The Afon Twrch is a river which rises in the Black Mountain in south Wales. It forms the boundary between Powys and Carmarthenshire and, downstream of Ystradowen, between Powys and Neath Port Talbot.

==Name==
The name derives from Welsh afon / 'river' and twrch / 'boar'. In common with other rivers sharing the same name, it is believed to refer to the burrowing or snouting action of the waters of the river. The river has also been associated with the legend of Twrch Trwyth.

==Geography==
The headwaters arise on the southern slopes of Carmarthen Fans (Bannau Sir Gaer) and Fan Brycheiniog and are soon joined by the waters of the Twrch Fechan. The river flows south-west and then south and finally south-east for about 9 mile to its confluence with the River Tawe at Ystalyfera. Tributaries include the Nant Gwys and the Nant Llynfell.

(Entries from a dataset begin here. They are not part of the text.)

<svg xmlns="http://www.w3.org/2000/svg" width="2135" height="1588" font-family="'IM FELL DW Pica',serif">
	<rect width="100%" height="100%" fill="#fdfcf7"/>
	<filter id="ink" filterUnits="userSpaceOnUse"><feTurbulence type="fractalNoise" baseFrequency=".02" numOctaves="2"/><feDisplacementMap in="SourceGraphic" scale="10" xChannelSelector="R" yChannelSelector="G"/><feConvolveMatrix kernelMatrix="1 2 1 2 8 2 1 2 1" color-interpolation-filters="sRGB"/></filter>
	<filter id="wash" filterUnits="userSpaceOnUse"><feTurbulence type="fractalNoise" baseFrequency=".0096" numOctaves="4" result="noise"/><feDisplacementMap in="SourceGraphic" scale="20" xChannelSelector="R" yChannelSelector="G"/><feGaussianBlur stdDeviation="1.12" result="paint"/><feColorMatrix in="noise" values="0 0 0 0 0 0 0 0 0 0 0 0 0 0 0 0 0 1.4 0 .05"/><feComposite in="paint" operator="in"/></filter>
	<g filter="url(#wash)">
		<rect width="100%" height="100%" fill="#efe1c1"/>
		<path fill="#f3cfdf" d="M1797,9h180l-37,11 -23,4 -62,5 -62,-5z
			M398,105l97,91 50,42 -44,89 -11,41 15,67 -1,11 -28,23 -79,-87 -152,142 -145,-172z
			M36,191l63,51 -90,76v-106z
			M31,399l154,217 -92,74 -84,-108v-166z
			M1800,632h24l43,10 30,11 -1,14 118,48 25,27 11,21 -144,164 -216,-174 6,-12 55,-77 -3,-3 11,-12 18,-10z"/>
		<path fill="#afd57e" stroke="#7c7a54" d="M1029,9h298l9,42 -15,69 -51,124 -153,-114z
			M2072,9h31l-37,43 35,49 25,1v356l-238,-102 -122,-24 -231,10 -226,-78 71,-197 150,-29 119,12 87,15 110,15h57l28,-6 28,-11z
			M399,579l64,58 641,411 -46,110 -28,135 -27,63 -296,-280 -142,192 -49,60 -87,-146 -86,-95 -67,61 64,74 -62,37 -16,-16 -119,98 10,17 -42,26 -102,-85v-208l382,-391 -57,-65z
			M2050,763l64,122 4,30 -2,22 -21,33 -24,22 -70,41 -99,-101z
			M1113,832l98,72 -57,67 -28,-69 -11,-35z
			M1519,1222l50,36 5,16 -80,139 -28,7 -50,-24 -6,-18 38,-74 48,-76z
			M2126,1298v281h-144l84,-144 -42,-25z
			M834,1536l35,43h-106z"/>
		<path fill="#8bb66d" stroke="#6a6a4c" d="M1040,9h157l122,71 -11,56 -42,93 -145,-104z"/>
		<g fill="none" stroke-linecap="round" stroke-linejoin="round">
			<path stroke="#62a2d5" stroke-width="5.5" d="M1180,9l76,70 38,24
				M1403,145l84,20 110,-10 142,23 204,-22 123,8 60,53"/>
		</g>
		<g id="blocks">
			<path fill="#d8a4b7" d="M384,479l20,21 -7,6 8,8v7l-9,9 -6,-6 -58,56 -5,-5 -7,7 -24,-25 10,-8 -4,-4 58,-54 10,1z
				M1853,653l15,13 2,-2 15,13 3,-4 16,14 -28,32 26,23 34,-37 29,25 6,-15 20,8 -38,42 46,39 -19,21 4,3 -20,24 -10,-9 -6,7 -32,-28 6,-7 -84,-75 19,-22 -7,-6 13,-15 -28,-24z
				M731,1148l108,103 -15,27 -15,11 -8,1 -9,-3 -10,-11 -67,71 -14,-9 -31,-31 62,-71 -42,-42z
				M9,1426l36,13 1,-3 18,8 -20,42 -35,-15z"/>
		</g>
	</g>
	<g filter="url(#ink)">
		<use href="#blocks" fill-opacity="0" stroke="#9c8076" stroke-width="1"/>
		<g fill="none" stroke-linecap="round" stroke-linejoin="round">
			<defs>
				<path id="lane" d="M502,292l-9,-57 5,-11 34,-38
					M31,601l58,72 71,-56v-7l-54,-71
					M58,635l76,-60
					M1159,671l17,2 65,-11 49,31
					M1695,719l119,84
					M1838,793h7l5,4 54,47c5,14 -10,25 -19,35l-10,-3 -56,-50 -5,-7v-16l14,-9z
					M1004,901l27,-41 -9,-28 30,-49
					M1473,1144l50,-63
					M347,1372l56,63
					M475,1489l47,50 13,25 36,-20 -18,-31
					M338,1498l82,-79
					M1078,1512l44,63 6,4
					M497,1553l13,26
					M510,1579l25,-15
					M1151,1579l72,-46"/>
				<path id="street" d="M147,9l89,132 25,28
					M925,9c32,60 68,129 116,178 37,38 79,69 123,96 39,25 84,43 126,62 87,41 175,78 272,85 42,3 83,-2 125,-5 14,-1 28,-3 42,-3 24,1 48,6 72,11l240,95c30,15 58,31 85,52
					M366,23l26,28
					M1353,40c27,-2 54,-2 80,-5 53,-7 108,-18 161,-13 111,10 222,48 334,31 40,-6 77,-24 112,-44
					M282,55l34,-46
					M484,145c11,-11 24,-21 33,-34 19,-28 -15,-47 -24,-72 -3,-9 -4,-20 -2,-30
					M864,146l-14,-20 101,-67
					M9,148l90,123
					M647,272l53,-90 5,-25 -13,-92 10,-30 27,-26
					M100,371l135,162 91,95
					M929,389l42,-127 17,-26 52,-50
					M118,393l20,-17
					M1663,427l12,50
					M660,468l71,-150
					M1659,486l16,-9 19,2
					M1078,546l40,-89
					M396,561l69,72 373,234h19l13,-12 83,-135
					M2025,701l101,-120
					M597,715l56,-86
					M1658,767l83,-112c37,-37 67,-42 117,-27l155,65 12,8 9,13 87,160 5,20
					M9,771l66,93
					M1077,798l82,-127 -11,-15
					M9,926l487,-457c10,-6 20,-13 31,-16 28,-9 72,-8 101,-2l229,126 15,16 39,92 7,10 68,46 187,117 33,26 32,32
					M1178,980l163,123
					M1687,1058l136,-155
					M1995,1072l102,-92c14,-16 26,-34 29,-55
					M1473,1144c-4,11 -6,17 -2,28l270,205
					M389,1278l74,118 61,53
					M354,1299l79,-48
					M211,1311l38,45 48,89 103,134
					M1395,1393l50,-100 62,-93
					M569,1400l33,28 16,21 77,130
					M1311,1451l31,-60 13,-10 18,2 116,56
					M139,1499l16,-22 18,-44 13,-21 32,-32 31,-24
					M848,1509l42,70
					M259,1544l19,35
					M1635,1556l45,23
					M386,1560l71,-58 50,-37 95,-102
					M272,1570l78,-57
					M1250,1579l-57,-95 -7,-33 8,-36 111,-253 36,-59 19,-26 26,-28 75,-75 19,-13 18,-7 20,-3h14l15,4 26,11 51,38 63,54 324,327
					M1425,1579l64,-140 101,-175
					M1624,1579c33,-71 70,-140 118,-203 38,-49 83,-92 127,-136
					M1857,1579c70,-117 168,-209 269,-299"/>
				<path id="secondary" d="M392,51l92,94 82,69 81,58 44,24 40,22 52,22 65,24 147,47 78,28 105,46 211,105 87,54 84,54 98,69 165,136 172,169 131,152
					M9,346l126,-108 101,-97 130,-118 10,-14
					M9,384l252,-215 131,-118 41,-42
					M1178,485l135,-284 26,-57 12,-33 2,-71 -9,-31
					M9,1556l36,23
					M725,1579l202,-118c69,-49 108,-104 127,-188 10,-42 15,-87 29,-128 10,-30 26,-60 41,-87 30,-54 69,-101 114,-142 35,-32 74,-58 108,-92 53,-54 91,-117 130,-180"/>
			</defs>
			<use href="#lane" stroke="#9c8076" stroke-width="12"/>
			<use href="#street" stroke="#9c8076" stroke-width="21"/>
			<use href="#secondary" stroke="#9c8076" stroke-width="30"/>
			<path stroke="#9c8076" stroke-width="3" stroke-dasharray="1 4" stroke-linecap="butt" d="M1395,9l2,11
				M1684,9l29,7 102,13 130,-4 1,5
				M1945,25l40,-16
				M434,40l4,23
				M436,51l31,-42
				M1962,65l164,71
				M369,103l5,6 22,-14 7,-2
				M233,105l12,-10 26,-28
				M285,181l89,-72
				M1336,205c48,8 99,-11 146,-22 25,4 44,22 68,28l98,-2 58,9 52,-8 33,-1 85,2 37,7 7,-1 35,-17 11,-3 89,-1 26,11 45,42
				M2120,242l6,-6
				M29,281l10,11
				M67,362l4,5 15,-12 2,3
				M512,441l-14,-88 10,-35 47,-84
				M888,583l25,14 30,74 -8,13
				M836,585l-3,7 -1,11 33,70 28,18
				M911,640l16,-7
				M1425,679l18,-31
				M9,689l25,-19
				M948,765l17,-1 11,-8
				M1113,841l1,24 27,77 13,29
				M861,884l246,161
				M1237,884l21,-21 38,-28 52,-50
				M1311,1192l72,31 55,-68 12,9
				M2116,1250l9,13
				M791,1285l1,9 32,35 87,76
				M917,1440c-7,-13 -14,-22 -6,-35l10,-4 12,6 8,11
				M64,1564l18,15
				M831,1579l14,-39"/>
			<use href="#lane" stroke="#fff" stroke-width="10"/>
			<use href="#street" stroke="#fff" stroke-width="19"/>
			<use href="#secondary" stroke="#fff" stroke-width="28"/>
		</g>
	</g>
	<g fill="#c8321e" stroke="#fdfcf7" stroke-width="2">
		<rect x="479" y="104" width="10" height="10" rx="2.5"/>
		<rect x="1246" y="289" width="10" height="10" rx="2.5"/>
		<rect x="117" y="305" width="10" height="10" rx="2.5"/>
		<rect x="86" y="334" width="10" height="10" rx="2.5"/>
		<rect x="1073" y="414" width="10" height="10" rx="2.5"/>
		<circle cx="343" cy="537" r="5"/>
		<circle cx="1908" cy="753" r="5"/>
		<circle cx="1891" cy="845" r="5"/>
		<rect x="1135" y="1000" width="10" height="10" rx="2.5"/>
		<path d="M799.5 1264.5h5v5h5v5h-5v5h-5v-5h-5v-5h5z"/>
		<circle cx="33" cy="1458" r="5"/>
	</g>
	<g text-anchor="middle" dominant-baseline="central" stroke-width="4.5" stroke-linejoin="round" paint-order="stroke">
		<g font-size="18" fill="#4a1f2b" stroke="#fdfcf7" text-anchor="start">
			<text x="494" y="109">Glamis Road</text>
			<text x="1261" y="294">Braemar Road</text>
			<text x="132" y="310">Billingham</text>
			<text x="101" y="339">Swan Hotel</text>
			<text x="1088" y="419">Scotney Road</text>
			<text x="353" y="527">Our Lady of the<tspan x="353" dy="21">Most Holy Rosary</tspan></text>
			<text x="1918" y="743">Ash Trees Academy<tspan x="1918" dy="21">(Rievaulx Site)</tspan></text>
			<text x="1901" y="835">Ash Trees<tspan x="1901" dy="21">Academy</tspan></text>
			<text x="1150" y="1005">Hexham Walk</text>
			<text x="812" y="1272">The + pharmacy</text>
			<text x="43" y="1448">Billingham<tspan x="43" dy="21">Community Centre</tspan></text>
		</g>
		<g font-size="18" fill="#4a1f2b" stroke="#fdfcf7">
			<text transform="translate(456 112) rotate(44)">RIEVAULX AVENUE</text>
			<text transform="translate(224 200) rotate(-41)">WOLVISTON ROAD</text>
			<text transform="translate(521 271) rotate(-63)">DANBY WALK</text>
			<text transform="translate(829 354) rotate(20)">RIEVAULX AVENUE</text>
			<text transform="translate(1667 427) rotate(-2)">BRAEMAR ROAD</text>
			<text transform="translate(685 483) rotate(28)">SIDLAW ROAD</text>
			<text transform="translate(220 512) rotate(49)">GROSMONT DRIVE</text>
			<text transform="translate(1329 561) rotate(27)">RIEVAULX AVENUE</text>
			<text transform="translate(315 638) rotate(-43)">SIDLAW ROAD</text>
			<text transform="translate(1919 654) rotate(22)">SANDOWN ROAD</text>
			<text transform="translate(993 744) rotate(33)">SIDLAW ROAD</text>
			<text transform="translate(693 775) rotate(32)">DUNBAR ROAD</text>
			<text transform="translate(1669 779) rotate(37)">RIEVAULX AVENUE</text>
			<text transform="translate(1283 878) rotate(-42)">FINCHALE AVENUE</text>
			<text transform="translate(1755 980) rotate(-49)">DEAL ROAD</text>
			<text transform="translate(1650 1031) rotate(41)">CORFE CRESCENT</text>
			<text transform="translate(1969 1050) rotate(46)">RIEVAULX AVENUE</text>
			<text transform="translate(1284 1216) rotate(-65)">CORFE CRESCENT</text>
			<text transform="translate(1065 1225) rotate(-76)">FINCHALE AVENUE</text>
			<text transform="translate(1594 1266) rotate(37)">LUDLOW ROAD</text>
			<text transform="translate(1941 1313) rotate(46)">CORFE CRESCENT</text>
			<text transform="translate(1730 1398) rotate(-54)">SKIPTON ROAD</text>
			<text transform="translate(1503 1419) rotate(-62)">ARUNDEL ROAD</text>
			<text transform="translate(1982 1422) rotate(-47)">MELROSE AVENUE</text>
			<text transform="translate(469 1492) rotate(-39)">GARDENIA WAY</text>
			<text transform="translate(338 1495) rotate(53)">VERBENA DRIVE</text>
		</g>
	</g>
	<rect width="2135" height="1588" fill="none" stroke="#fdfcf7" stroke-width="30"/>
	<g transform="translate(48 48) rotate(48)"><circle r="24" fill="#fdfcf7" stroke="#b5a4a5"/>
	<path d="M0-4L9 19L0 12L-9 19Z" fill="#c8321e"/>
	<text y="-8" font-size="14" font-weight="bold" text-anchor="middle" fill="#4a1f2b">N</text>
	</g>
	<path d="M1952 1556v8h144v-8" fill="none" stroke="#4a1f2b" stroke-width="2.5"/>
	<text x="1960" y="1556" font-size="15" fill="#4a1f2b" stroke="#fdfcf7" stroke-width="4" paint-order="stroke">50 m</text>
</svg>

Settlements on the lower section of the river include Ystradowen, Cwm-twrch-uchaf, Cwm-twrch-isaf and Gurnos.

Parts of Cwm Twrch on its Carmarthenshire side are designated as an SSSI because they expose a good example of a boundary between strata.

==History==
A colliery was established at Henllys Vale (OS grid ref SN762137) from which tramroads or waggonway ran down the valley to Cwm-twrch-isaf. A tall brick chimney is among the remains of several buildings associated with the former colliery. A bank of limekilns is also located at this spot, which can be reached by a walk along the line of the tramway running upstream from Brynhenllys Bridge (OS grid ref SN 756125).